> [ENTRIES SHOWN]:
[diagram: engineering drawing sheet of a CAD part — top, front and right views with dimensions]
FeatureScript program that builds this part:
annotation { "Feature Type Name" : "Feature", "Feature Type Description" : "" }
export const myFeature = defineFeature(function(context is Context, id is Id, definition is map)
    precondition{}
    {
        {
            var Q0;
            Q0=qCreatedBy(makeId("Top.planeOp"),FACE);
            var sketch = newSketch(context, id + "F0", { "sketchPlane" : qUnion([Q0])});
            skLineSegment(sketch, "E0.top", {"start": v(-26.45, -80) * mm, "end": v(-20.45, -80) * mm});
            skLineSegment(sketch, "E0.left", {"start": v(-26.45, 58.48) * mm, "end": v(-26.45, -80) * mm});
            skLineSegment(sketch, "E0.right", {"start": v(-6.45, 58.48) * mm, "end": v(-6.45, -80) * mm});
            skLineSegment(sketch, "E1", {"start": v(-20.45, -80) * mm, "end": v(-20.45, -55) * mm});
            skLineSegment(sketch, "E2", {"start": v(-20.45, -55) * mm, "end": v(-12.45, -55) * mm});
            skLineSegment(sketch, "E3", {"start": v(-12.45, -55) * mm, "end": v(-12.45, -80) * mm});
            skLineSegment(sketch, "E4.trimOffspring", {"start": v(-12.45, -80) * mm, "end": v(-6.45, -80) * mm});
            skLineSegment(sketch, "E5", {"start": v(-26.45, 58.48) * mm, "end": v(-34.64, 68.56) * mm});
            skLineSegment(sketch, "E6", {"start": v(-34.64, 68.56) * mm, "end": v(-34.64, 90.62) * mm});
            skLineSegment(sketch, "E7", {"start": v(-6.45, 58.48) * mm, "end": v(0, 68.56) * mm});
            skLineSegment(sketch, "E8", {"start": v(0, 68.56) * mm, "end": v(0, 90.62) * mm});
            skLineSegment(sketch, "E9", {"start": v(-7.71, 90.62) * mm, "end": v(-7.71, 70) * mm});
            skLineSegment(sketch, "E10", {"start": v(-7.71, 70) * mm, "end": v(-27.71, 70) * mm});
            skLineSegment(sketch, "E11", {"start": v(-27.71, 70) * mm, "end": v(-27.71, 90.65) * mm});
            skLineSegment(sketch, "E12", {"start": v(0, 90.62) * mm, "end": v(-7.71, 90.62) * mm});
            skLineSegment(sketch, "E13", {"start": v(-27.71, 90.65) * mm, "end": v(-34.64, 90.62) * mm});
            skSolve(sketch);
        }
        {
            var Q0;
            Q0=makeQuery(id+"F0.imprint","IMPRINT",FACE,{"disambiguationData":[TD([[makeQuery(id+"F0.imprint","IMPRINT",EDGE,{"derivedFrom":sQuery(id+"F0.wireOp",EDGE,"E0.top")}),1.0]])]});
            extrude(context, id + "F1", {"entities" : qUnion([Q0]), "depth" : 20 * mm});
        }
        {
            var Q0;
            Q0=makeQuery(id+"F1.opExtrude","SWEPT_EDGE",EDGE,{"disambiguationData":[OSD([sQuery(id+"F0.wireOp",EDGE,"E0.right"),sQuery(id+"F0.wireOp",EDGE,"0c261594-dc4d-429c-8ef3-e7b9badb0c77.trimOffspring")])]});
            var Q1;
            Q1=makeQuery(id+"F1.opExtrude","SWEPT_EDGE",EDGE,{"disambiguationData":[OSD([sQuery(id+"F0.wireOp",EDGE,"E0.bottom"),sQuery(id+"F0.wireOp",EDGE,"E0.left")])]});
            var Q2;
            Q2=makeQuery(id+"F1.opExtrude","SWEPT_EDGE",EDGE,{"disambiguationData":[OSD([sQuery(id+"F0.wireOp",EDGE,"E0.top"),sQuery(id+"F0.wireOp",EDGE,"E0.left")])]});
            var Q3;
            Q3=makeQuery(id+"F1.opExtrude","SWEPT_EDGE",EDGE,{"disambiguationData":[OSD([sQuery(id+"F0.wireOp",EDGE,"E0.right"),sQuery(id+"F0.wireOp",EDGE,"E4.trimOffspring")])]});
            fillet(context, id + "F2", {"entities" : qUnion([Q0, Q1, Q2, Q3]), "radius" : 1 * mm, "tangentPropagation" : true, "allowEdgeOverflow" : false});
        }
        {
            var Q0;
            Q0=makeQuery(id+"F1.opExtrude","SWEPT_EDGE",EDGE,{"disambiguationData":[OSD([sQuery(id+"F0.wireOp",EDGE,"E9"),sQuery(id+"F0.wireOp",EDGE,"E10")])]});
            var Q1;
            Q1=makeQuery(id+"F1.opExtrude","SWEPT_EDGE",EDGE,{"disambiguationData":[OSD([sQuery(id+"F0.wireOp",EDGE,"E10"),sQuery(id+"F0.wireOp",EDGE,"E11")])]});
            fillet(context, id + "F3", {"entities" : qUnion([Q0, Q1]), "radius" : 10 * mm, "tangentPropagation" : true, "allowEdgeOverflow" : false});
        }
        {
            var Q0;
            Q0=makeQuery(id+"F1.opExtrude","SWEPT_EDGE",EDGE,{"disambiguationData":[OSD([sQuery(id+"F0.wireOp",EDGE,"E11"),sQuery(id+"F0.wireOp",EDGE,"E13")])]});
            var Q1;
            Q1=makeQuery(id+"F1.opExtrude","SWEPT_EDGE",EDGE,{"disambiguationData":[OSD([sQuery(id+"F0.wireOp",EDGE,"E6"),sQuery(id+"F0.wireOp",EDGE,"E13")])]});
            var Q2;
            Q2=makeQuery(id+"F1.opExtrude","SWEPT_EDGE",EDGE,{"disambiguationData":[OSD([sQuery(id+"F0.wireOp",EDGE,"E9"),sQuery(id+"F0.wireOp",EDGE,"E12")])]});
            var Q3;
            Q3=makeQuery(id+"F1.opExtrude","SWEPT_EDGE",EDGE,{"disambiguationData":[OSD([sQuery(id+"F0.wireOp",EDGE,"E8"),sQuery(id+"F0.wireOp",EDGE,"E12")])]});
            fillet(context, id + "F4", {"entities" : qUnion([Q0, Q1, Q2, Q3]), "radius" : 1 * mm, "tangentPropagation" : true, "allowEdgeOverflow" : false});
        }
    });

> [TASK OBJECTIVE]: Gather every line of the listing above that contains the string "left", matching uppercase and lowercase exactly.

> [THE RESULT]:
            skLineSegment(sketch, "E0.left", {"start": v(-26.45, 58.48) * mm, "end": v(-26.45, -80) * mm});
            Q1=makeQuery(id+"F1.opExtrude","SWEPT_EDGE",EDGE,{"disambiguationData":[OSD([sQuery(id+"F0.wireOp",EDGE,"E0.bottom"),sQuery(id+"F0.wireOp",EDGE,"E0.left")])]});
            Q2=makeQuery(id+"F1.opExtrude","SWEPT_EDGE",EDGE,{"disambiguationData":[OSD([sQuery(id+"F0.wireOp",EDGE,"E0.top"),sQuery(id+"F0.wireOp",EDGE,"E0.left")])]});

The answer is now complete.